突然、エヴァンジェリンが狂ったように笑い出した。
想夜は人形から少し離れた所で私を降ろすと、自らの背に私を匿いつつ彼女と対峙する。
「すてきな王子さま。王子さまは私のものよ。誰にも渡さないわ」
人形がすぅっと近づいてくる。短い手足がすらりと伸び、白く冷たい頬に柔らかさと赤みが宿った。ブルネットが豊かになびき緑の瞳はそのままに、人形は美しい人間の少女に変貌した。

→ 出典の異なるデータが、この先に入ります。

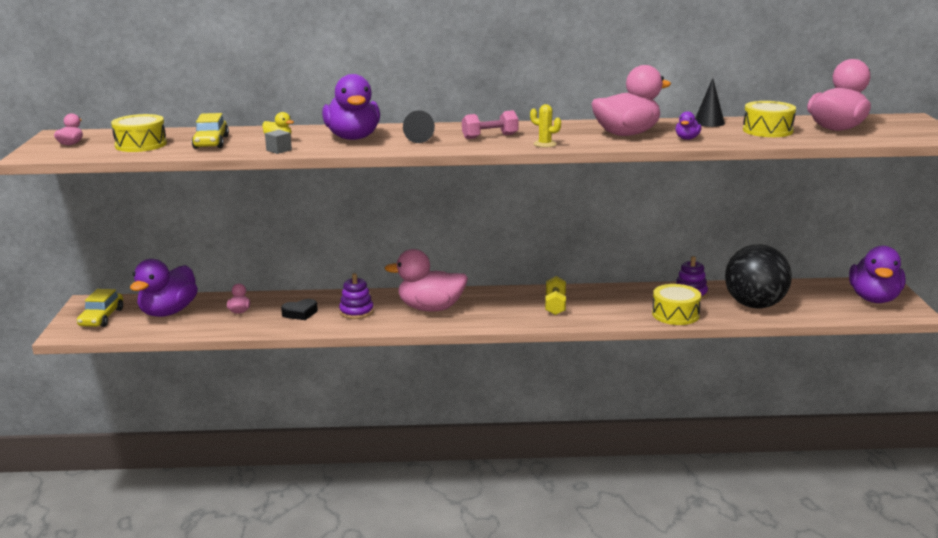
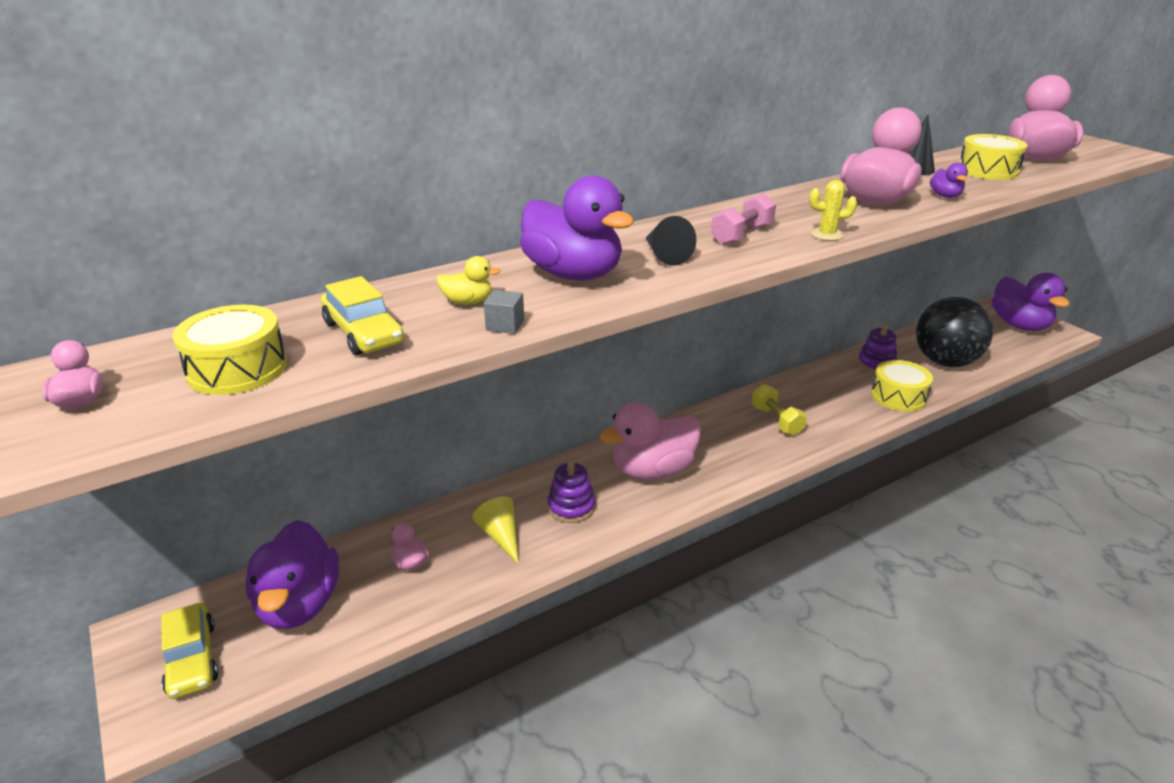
camera: 30 degrees left, 10 degrees up
(300, 313) = (500, 535): black heart -> yellow cone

「見て。想夜。私きれいでしょう? あなたのために人間になったのよ」
「うん。すごく綺麗だよ」
想夜は悲しげに微笑んだ。
「でもごめんね。僕は君の王子にはなれない。だって僕にはすでにお姫さまがいるから。君じゃない別のお姫さまが」
エヴァンジェリンじゃない別のお姫さま。それはまさかアーラ王女の。
やはり彼は転生しても彼女のことを?
私は彼の言葉に深く胸を抉られたようになる。そして傷ついたのは、私だけじゃなかった。エヴァンジェリンの緑の瞳からひっきりなしに流れる涙。
数多の眠り
千の眠り
万の眠り
億の眠りをあなたに捧ぐ
桜色の唇から紡ぎ出される旋律。自らの涙で唇を濡らしながら彼女は透き通った声で歌う。
海よりも深く
宇宙よりも深く
森に抱かれて
星に抱かれて
「子守歌?」
「くっ………。まさかこれは魔法……だめだ。身体が、うごかな……」
想夜は蒼ざめると、ガクリと力を失くしてその場に崩れ落ちた。
「ノン君!? どうしたの!」
慌てて倒れた彼の側に膝をついてその身体を抱えようとすると、弱々しく伸ばされた手がワンピースの裾を握る。
「ヤ……コ。逃げ……て。ぼくは、もう」
我の腕で
神の揺りかごで
永遠に眠れ
ブルネットを揺らしながら彼女が高らかに歌い上げると、私の服を掴んでいた想夜の手がぱたりと落ちた。
「愛してるわ。想夜。これであなたは私のものよ」
意識を失った想夜を見下ろしながら、レースをあしらった扇子を口元に当てると、エヴァンジェリンは妖艶に笑った。
「ノン君……?」
呼びかけに応えは返らなかった。